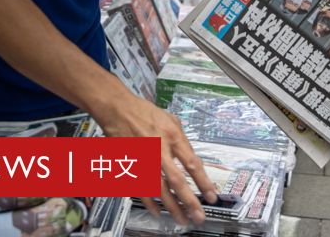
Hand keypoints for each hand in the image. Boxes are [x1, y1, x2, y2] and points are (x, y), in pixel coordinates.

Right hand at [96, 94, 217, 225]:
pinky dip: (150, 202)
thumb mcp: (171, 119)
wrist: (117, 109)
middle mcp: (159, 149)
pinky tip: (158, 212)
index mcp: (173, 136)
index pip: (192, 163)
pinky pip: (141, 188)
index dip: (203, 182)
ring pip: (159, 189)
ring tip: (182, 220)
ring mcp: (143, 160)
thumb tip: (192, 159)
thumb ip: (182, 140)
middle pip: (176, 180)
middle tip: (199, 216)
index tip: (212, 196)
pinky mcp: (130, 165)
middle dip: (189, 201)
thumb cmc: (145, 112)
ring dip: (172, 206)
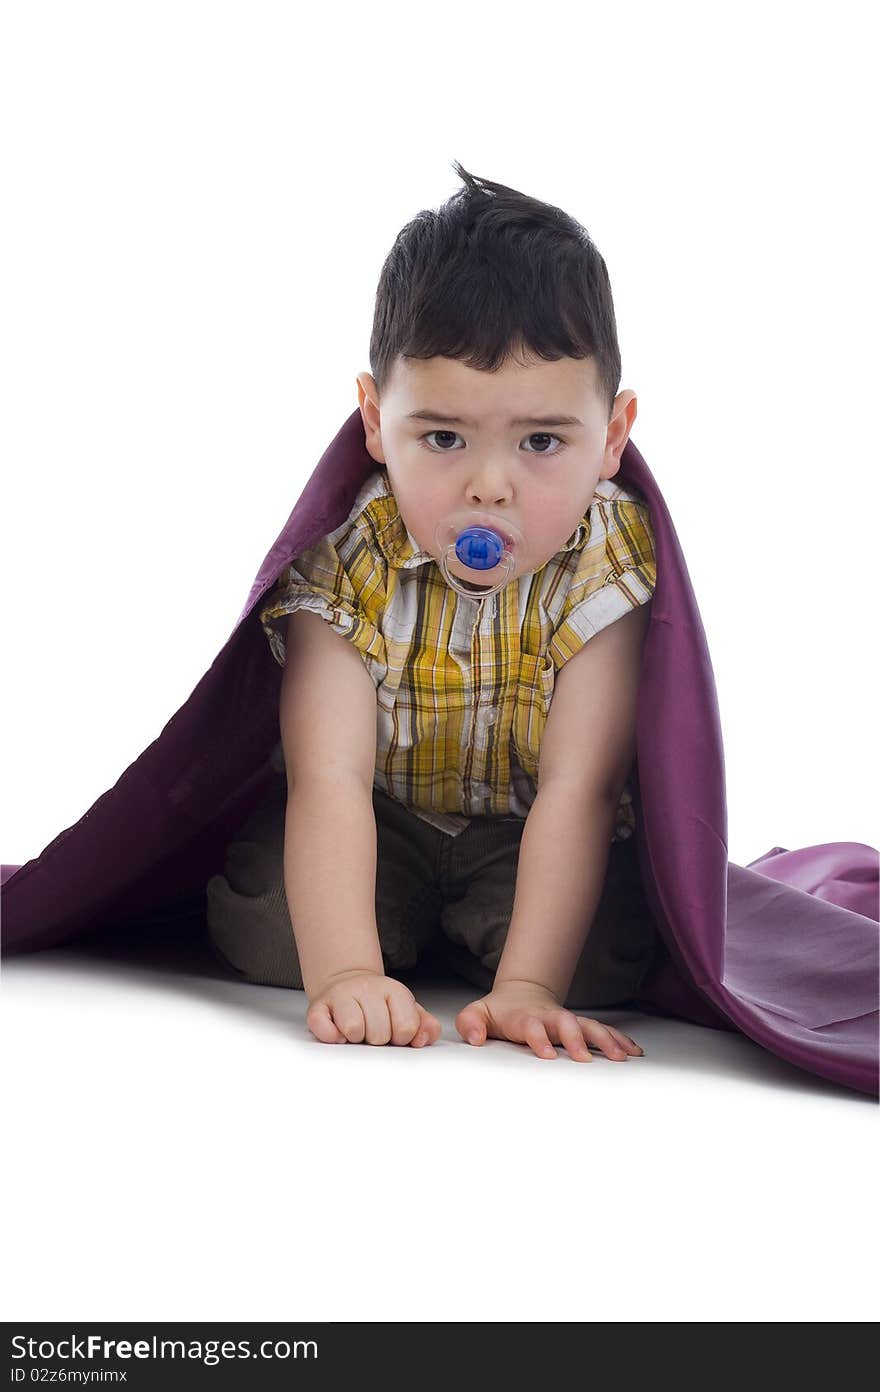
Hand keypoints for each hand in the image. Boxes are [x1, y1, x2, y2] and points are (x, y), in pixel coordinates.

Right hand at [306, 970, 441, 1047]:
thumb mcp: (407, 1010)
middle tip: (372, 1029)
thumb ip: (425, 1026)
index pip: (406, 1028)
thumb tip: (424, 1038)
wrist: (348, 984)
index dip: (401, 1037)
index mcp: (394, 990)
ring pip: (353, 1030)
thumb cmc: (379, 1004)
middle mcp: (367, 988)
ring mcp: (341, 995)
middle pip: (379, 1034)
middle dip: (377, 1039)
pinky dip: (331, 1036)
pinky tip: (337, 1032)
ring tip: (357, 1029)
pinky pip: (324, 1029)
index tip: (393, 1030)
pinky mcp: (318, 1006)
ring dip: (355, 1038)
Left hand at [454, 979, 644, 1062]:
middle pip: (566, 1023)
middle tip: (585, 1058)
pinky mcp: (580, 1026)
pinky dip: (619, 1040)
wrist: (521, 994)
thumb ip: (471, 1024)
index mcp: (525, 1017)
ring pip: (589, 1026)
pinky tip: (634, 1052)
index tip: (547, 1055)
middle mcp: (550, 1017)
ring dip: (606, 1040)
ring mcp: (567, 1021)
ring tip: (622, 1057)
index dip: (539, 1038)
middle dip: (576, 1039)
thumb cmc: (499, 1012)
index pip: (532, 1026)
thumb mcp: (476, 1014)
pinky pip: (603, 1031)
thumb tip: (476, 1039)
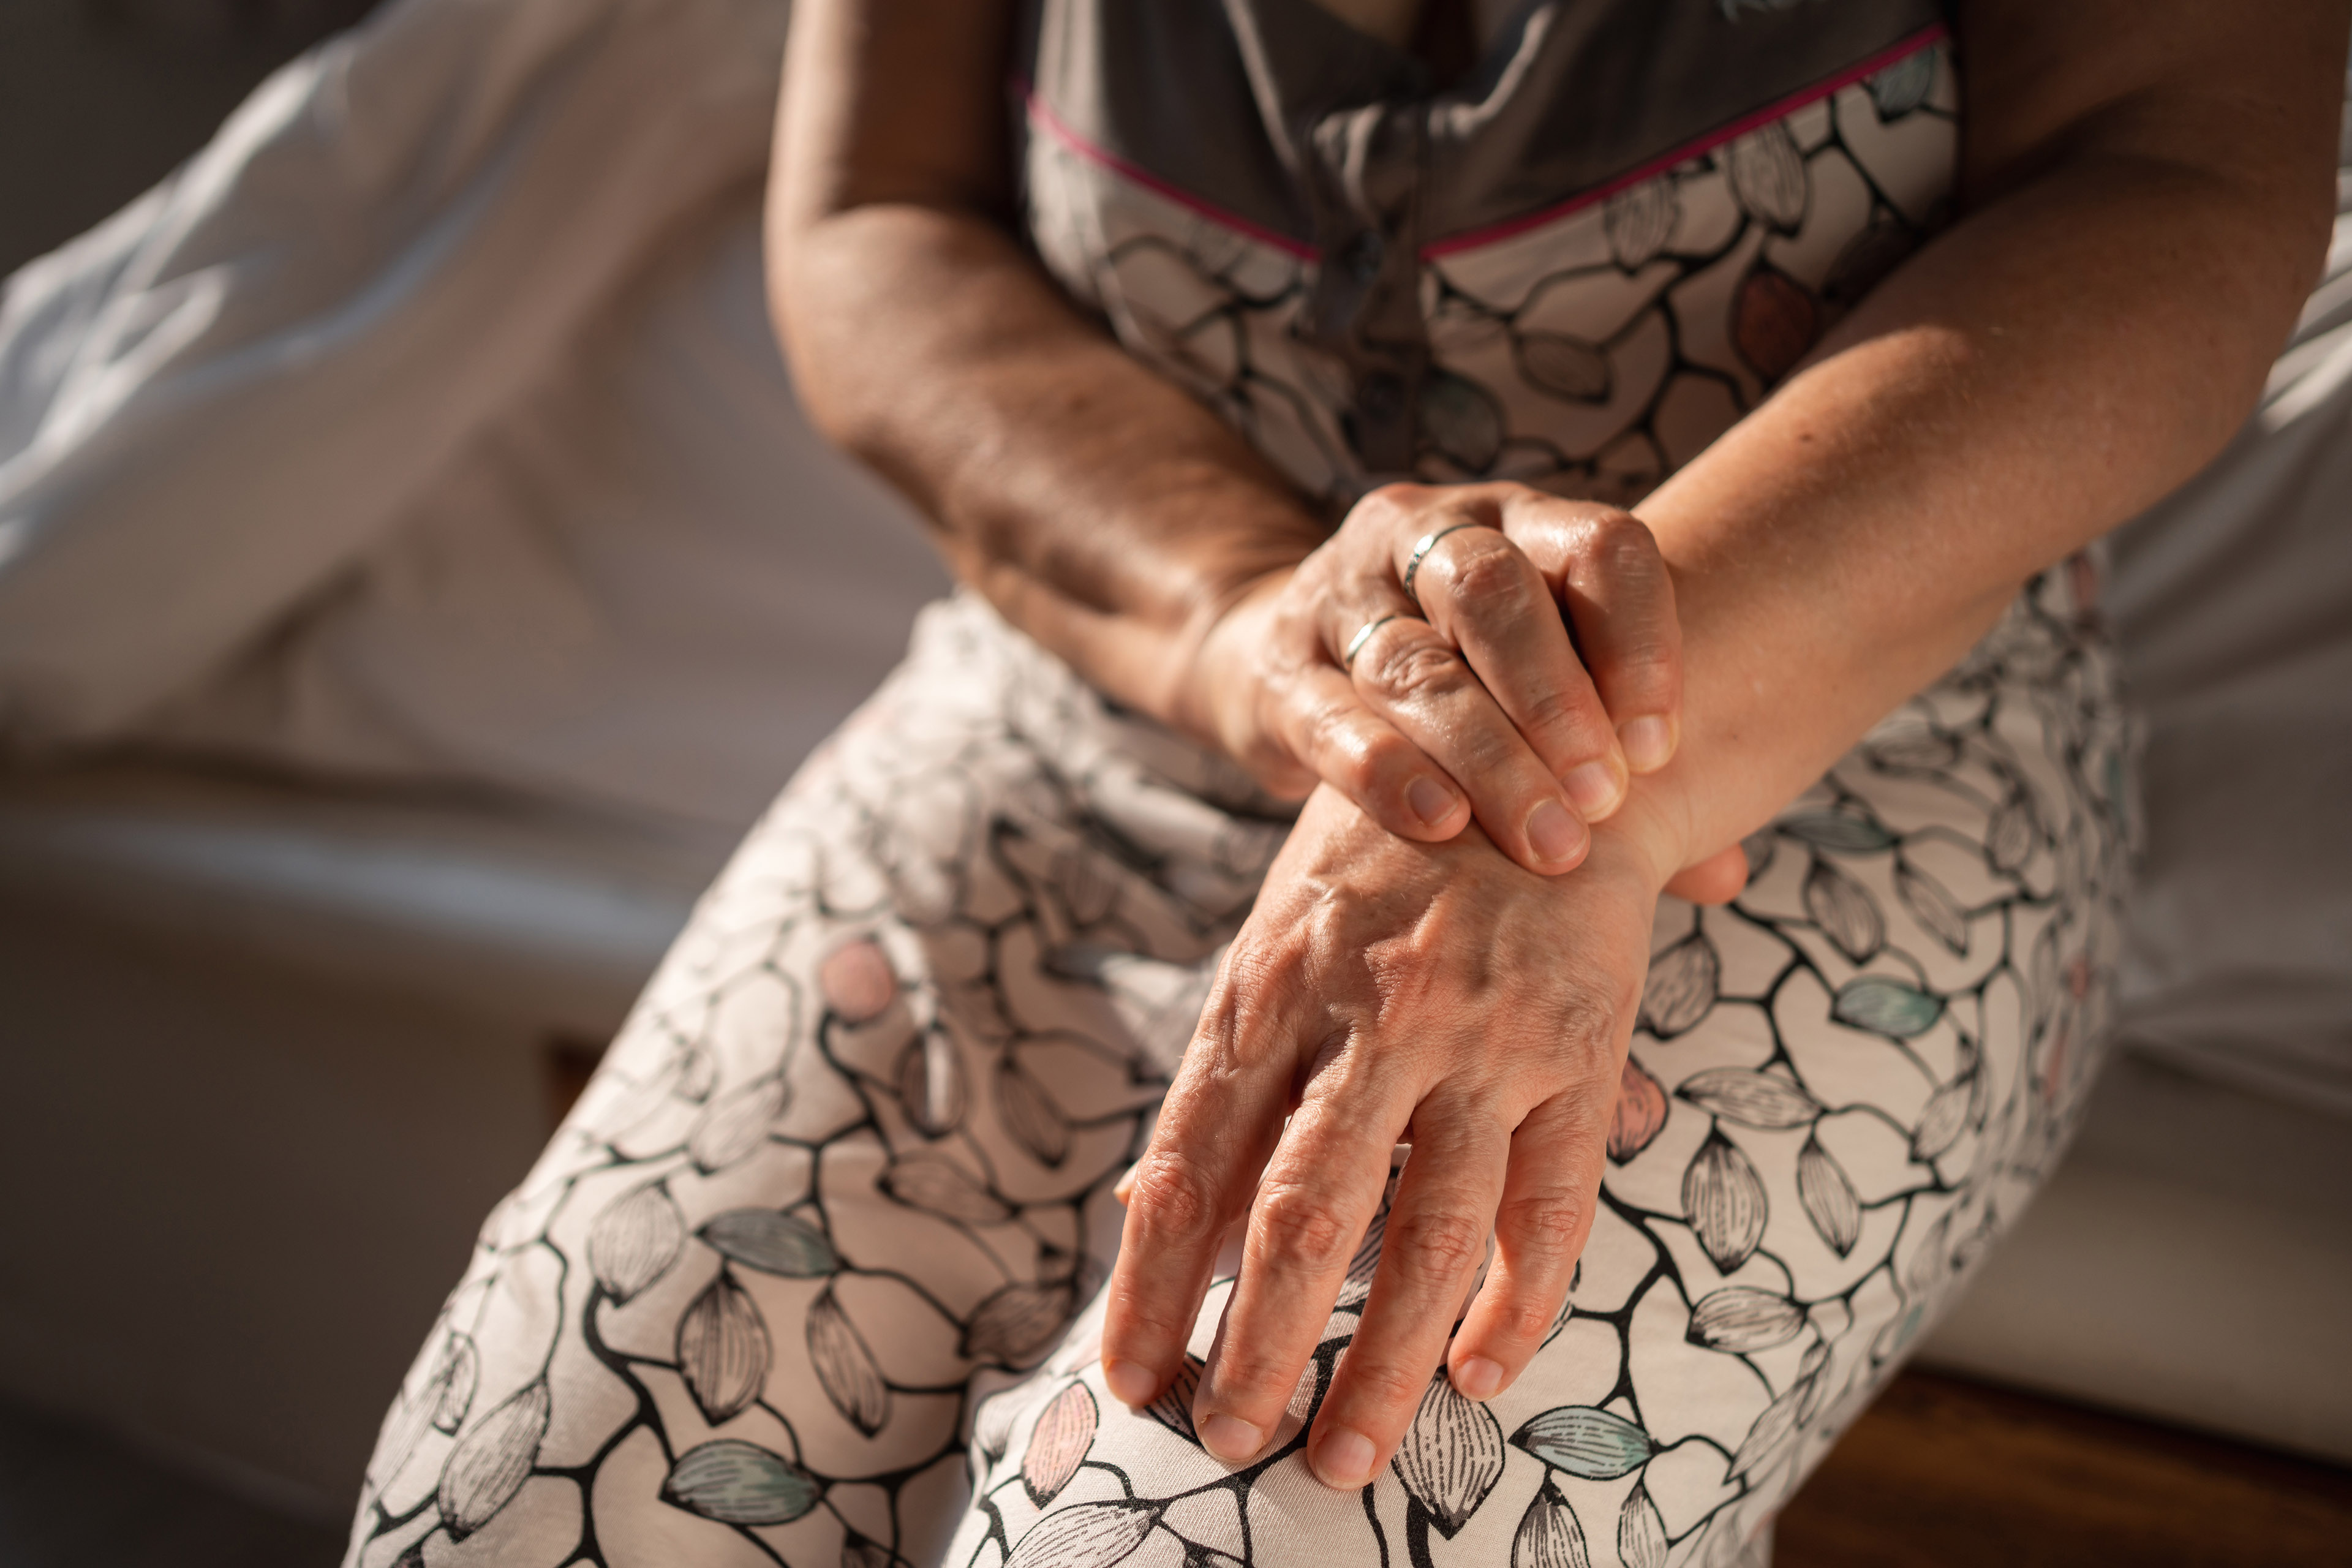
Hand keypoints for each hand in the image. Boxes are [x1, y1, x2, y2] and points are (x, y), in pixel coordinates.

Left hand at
---
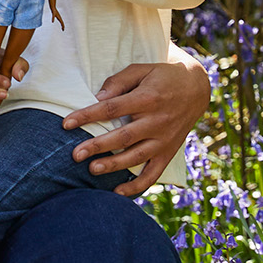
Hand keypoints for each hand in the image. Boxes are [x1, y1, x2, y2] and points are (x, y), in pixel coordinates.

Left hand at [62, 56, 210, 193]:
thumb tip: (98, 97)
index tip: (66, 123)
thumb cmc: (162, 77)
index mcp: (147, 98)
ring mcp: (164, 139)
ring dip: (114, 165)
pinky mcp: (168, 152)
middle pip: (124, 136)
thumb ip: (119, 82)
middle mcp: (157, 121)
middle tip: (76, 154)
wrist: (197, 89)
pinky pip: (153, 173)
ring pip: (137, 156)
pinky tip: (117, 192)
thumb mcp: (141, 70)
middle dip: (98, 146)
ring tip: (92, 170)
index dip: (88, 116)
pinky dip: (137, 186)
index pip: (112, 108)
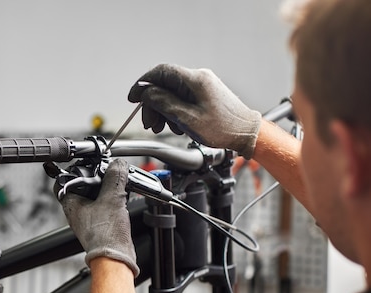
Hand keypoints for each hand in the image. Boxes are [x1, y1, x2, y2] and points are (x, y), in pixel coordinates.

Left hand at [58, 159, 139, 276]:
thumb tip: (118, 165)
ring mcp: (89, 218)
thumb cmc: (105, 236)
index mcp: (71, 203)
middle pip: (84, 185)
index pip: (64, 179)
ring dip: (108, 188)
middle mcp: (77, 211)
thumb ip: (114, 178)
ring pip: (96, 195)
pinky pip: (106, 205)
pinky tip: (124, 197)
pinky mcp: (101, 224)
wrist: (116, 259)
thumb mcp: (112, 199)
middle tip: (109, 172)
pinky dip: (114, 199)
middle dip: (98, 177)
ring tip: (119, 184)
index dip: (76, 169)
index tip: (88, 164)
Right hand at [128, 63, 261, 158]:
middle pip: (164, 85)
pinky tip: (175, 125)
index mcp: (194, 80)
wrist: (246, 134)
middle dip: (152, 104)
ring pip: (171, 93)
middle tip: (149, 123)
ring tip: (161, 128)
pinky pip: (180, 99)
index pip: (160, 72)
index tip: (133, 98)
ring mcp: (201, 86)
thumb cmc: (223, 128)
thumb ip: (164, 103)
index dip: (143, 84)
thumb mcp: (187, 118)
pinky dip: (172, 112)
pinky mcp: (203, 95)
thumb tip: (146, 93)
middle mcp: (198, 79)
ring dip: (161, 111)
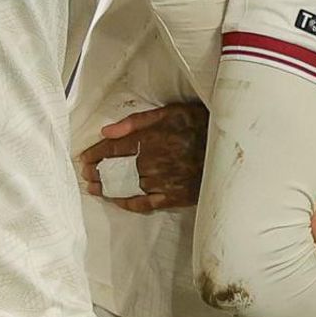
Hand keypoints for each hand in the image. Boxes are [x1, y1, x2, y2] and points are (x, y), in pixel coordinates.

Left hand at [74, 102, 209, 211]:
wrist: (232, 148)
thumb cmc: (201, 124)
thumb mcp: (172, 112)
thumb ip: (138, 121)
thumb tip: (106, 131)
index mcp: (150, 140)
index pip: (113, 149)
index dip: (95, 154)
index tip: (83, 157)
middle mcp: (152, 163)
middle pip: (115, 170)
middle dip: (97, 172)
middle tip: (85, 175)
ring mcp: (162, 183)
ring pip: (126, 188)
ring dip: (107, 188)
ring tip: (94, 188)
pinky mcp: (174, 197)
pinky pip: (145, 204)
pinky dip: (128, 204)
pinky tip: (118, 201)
==
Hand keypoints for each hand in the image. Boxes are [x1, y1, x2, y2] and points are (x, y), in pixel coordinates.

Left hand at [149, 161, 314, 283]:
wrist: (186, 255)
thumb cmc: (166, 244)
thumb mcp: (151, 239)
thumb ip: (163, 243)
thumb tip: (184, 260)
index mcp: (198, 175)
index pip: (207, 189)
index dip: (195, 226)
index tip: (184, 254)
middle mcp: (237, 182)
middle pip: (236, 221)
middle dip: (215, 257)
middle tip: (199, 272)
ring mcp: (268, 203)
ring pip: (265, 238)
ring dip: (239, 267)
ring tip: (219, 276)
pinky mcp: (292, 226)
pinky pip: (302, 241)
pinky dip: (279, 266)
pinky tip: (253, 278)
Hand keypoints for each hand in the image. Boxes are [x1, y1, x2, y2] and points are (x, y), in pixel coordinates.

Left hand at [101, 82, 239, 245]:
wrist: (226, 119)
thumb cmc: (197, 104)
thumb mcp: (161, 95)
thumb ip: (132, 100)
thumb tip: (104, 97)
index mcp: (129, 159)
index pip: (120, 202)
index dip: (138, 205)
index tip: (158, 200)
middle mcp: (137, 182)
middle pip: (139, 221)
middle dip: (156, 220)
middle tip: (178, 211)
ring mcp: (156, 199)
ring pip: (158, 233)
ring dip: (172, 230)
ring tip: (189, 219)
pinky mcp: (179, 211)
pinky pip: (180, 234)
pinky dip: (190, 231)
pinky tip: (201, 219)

:: Task to complete ::
Up in the listing, locate the line with "middle pip: (176, 180)"; print it and every line after it down to the line with "pinky pip: (324, 1029)", which is included too. Skip the pictures.

:: Response area ::
middle pip: (176, 180)
middle tip: (199, 216)
index tip: (212, 196)
pinky mcp: (130, 165)
middle dip: (189, 201)
thumb cmc: (145, 112)
ring dip: (172, 206)
Hand keypoints for each hand in the image. Boxes are [x1, y1, x2, y2] and points are (x, y), in pixel coordinates.

Right hand at [306, 970, 441, 1047]:
thumb mcp: (407, 1010)
middle tip: (372, 1029)
thumb ip: (425, 1026)
index pip: (406, 1028)
thumb tip: (424, 1038)
wrist: (348, 984)
index dip: (401, 1037)
index mcp: (394, 990)
ring pip: (353, 1030)
thumb cmc: (379, 1004)
middle mcp: (367, 988)
ring mcp: (341, 995)
middle pip: (379, 1034)
middle dip: (377, 1039)
pinky dip: (331, 1036)
pinky tip: (337, 1032)
ring tip: (357, 1029)
pinky pip: (324, 1029)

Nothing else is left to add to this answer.